This exercise calls for an exact copy of the data below.

• **Data**
#####

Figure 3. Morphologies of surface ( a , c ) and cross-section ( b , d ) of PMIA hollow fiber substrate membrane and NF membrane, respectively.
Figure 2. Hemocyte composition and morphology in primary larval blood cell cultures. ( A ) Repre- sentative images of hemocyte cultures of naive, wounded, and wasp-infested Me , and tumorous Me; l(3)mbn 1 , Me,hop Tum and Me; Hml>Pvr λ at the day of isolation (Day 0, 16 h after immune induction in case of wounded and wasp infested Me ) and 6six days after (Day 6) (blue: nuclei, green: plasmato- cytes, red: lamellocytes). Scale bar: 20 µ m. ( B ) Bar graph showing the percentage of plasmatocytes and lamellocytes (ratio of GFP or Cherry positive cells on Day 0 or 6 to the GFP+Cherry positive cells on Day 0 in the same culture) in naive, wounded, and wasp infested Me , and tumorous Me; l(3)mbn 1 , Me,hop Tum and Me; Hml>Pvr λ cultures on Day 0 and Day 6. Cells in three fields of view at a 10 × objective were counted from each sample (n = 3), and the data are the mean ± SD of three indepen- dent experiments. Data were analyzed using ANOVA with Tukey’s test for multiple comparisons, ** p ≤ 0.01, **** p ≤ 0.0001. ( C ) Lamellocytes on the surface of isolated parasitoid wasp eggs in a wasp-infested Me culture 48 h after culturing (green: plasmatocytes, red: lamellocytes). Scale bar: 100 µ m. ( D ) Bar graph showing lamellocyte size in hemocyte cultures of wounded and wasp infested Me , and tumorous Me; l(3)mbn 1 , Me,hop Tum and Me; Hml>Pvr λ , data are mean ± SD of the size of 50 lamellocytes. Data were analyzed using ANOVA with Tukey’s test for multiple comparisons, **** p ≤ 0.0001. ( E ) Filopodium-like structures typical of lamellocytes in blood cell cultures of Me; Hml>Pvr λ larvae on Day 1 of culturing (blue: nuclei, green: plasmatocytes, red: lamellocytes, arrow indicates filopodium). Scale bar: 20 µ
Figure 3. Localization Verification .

#####

• **Task solution**
Figure 3. Morphologies of surface ( a , c ) and cross-section ( b , d ) of PMIA hollow fiber substrate membrane and NF membrane, respectively.
Figure 2. Hemocyte composition and morphology in primary larval blood cell cultures. ( A ) Repre- sentative images of hemocyte cultures of naive, wounded, and wasp-infested Me , and tumorous Me; l(3)mbn 1 , Me,hop Tum and Me; Hml>Pvr λ at the day of isolation (Day 0, 16 h after immune induction in case of wounded and wasp infested Me ) and 6six days after (Day 6) (blue: nuclei, green: plasmato- cytes, red: lamellocytes). Scale bar: 20 µ m. ( B ) Bar graph showing the percentage of plasmatocytes and lamellocytes (ratio of GFP or Cherry positive cells on Day 0 or 6 to the GFP+Cherry positive cells on Day 0 in the same culture) in naive, wounded, and wasp infested Me , and tumorous Me; l(3)mbn 1 , Me,hop Tum and Me; Hml>Pvr λ cultures on Day 0 and Day 6. Cells in three fields of view at a 10 × objective were counted from each sample (n = 3), and the data are the mean ± SD of three indepen- dent experiments. Data were analyzed using ANOVA with Tukey’s test for multiple comparisons, ** p ≤ 0.01, **** p ≤ 0.0001. ( C ) Lamellocytes on the surface of isolated parasitoid wasp eggs in a wasp-infested Me culture 48 h after culturing (green: plasmatocytes, red: lamellocytes). Scale bar: 100 µ m. ( D ) Bar graph showing lamellocyte size in hemocyte cultures of wounded and wasp infested Me , and tumorous Me; l(3)mbn 1 , Me,hop Tum and Me; Hml>Pvr λ , data are mean ± SD of the size of 50 lamellocytes. Data were analyzed using ANOVA with Tukey’s test for multiple comparisons, **** p ≤ 0.0001. ( E ) Filopodium-like structures typical of lamellocytes in blood cell cultures of Me; Hml>Pvr λ larvae on Day 1 of culturing (blue: nuclei, green: plasmatocytes, red: lamellocytes, arrow indicates filopodium). Scale bar: 20 µ
Figure 3. Localization Verification .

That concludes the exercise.